WHAT NEEDS TO BE DONE -
Give back the data exactly, with no images.

**** SUPPLIED MATERIAL ****

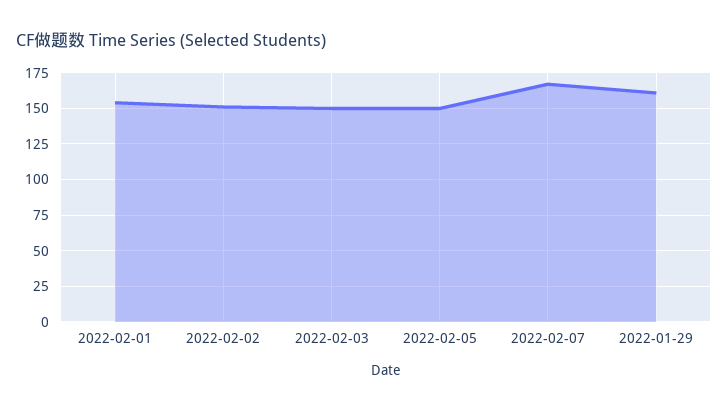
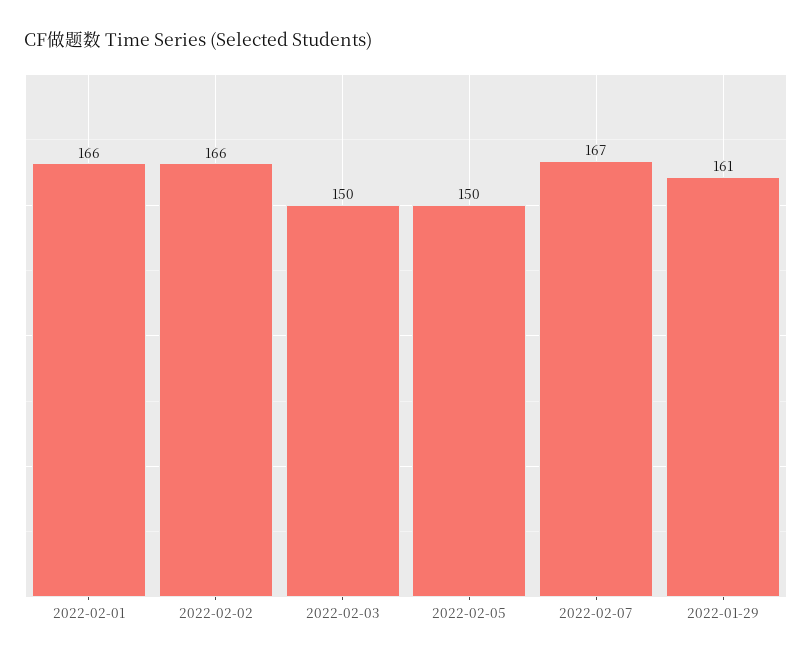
  {
-   "2022-02-01": 155,
+   "2022-02-01": 166,
-   "2022-02-02": 150,
+   "2022-02-02": 166,
    "2022-02-03": 150,
    "2022-02-05": 150,
    "2022-02-07": 167,
    "2022-01-29": 161
  }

****

RESULT OF THE TASK -
  {
-   "2022-02-01": 155,
+   "2022-02-01": 166,
-   "2022-02-02": 150,
+   "2022-02-02": 166,
    "2022-02-03": 150,
    "2022-02-05": 150,
    "2022-02-07": 167,
    "2022-01-29": 161
  }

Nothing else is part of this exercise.